Unfinished Business: South Carolina and Oklahoma Are on a Collision Course in the Sweet 16

The bracket has delivered exactly the kind of rematch that tournament narratives are built around. South Carolina and Oklahoma will meet in the Sweet 16 on March 28 at the Golden 1 Center in Sacramento — and the weight of what happened the last time these two programs shared a floor will be present in every possession from the opening tip.

The No. 1 seed Gamecocks arrive having just dismantled Southern Cal 101-61 in one of the most complete performances of the tournament so far. The No. 4 seed Sooners come in off a hard-fought 77-71 second-round win over Michigan State. On paper, it is the tournament’s most compelling regional matchup. Beneath the surface, it is something more personal than that — a revenge game wrapped in Sweet 16 stakes, with an Elite Eight berth and a potential date with TCU or Virginia on the other side.


The Loss South Carolina Has Not Forgotten

Every great program carries a loss that lingers differently than the others. For South Carolina, the overtime defeat at Norman on January 22 is that game — the only blemish on an otherwise unblemished SEC record this season, and the one result that refused to fade quietly into the background of an otherwise dominant campaign.

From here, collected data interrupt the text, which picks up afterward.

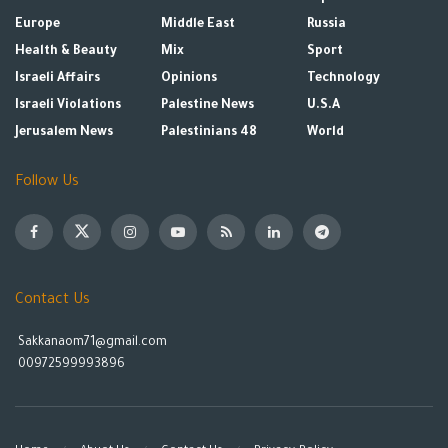
Europe
Middle East
Russia
Health & Beauty
Mix
Sport
Israeli Affairs
Opinions
Technology
Israeli Violations
Palestine News
U.S.A
Jerusalem News
Palestinians 48
World
Follow Us
Contact Us
Sakkanaom71@gmail.com
00972599993896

The details of how it happened make it even harder to set aside. With 18 seconds left in regulation, the game tied at 75, and a timeout in hand, South Carolina had the ball in exactly the situation a program with their experience and personnel wants. Raven Johnson worked the clock down, came off a double screen, and found Joyce Edwards at the right moment — only for Edwards to lose the ball as time expired, sending the game to overtime in the most heartbreaking fashion possible.

What followed in those extra five minutes belonged almost entirely to Oklahoma freshman Aaliyah Chavez, who poured in 15 of her 26 points in overtime to seal the Sooners’ win. It was a performance that announced her to a national audience and left South Carolina’s locker room with a specific, specific memory of what went wrong and who made them pay for it.

That memory does not evaporate between January and March. If anything, it sharpens.


The Rematch South Carolina Is Built For

The structure of this matchup plays directly into what the Gamecocks do best. Oklahoma is a dangerous offensive team built around capable perimeter players and the kind of pace that can destabilize teams without the defensive infrastructure to slow it. South Carolina has spent the entire season building exactly that infrastructure.

Raven Johnson — the SEC Defensive Player of the Year whose defensive impact statistics are among the most remarkable in the country — will be central to neutralizing whatever Oklahoma tries to build offensively. In January, Johnson played well but the late-game execution faltered at the most critical moment. The Sweet 16 offers the kind of stage where great players rewrite the final chapter of a story they didn’t like the first time around.

The Gamecocks also enter Sacramento with enormous momentum. A 101-61 demolition of Southern Cal — with Joyce Edwards posting 23 points and 10 rebounds, Madina Okot delivering a 15-15 double-double, and Agot Makeer announcing herself as a genuine two-way threat — is not the kind of performance a team simply stumbles into. It is the result of a program firing on every cylinder at precisely the right time.


Oklahoma’s Path Here

The Sooners earned their Sweet 16 berth the hard way, surviving Michigan State 77-71 in a game that required every bit of their competitive resolve. That test, coming before a cross-country flight to Sacramento, is a factor worth monitoring — particularly against a South Carolina team that barely broke a sweat in two first and second-round games and will arrive fresher and with deeper collective confidence.

Chavez remains the central piece of Oklahoma’s offensive identity, and the January performance — 26 points, 15 of them when the stakes were highest — demonstrated that she can deliver in exactly the moments that count. The Gamecocks know this better than anyone. They were on the wrong end of it two months ago.

The difference between January and March, however, is everything. South Carolina in January was a team still managing its rotation, still integrating freshmen, still working through the kind of mid-season turbulence that every great program navigates. South Carolina in March is a fully formed, fully motivated machine that just held the No. 1 overall prospect in the freshman class to five-for-fifteen shooting while winning by 40 points in an NCAA Tournament game.


What the Bracket Means Beyond Sacramento

The winner of this matchup advances to the Elite Eight, where either TCU or Virginia — following Virginia’s stunning upset of No. 2 seed Iowa in the second round — will be waiting. That context sharpens every decision both coaching staffs will make between now and tip-off on March 28.

For South Carolina, the path to a third national championship runs directly through Norman’s finest export. For Oklahoma, the path to the program’s greatest moment runs through the team that has defined women’s basketball for the better part of a decade.

The game tip — either 5 or 7:30 p.m. ET — will be set once the full Sweet 16 schedule is finalized. But the emotional tip-off has already happened. The moment the bracket was revealed and these two names landed in the same region, both programs knew exactly what was coming.

South Carolina has spent two months remembering a ball that slipped away as time expired. The Sweet 16 is where they get to write a different ending.